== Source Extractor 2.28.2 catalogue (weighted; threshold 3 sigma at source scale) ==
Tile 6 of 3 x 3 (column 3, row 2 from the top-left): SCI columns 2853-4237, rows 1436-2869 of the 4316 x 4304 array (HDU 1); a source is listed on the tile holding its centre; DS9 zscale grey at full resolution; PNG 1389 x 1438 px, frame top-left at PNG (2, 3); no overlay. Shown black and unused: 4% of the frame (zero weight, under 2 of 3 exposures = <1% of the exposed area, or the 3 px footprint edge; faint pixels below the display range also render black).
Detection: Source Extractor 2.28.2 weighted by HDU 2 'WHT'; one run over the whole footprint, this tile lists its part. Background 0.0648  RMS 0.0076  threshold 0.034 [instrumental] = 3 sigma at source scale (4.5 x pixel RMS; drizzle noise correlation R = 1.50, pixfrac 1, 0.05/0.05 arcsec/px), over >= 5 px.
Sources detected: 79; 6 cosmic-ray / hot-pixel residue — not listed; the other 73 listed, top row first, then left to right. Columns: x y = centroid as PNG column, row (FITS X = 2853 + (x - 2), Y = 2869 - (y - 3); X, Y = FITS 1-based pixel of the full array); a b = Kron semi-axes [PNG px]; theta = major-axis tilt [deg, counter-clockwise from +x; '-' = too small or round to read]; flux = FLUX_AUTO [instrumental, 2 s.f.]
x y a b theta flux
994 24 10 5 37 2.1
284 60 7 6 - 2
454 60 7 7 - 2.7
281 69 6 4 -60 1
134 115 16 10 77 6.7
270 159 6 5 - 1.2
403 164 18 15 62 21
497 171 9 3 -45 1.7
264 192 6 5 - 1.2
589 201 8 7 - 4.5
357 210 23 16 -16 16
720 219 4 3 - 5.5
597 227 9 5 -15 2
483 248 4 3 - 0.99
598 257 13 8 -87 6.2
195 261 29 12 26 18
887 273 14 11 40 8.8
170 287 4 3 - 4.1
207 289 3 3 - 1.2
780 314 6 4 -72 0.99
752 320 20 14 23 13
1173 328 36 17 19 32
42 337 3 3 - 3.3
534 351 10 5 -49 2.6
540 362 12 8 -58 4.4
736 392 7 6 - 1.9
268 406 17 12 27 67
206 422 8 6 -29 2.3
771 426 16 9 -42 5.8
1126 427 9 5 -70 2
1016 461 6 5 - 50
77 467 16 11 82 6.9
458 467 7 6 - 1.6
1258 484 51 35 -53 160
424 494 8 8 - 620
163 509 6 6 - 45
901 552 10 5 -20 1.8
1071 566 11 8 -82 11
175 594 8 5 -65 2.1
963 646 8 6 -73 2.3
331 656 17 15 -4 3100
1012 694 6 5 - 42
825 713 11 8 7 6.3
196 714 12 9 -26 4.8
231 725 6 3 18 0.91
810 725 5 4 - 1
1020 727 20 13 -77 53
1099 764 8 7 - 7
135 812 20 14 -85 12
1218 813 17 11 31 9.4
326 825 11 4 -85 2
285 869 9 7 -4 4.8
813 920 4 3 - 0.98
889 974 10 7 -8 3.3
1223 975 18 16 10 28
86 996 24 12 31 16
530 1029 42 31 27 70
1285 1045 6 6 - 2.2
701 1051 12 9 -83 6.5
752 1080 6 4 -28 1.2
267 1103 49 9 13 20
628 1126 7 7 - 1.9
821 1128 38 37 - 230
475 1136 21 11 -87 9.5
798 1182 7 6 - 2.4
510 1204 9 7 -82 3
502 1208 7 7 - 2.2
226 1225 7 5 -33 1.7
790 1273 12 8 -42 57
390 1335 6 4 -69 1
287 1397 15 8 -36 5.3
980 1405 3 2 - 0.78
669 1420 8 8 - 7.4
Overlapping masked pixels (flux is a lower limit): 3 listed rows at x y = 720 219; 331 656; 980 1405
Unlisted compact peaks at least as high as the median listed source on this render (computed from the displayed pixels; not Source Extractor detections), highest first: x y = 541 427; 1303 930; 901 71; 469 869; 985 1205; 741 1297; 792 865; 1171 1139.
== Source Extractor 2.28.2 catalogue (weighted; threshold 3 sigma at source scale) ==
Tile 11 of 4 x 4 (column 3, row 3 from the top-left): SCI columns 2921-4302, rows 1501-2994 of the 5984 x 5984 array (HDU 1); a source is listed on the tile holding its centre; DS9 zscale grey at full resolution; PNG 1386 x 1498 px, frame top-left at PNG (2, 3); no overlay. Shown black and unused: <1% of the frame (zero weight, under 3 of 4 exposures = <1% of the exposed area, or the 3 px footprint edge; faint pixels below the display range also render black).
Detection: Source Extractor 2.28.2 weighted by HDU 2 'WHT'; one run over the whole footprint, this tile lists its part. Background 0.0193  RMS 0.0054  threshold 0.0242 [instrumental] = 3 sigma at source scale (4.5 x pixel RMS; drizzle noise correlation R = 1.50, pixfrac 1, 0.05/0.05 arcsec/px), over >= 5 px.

WRITTEN TASK: Copy out the entries from their first line through the line containing "Tile 6 of 3", keeping both ends.

CORRECT ANSWER:
== Source Extractor 2.28.2 catalogue (weighted; threshold 3 sigma at source scale) ==
Tile 6 of 3 x 3 (column 3, row 2 from the top-left): SCI columns 2853-4237, rows 1436-2869 of the 4316 x 4304 array (HDU 1); a source is listed on the tile holding its centre; DS9 zscale grey at full resolution; PNG 1389 x 1438 px, frame top-left at PNG (2, 3); no overlay. Shown black and unused: 4% of the frame (zero weight, under 2 of 3 exposures = <1% of the exposed area, or the 3 px footprint edge; faint pixels below the display range also render black).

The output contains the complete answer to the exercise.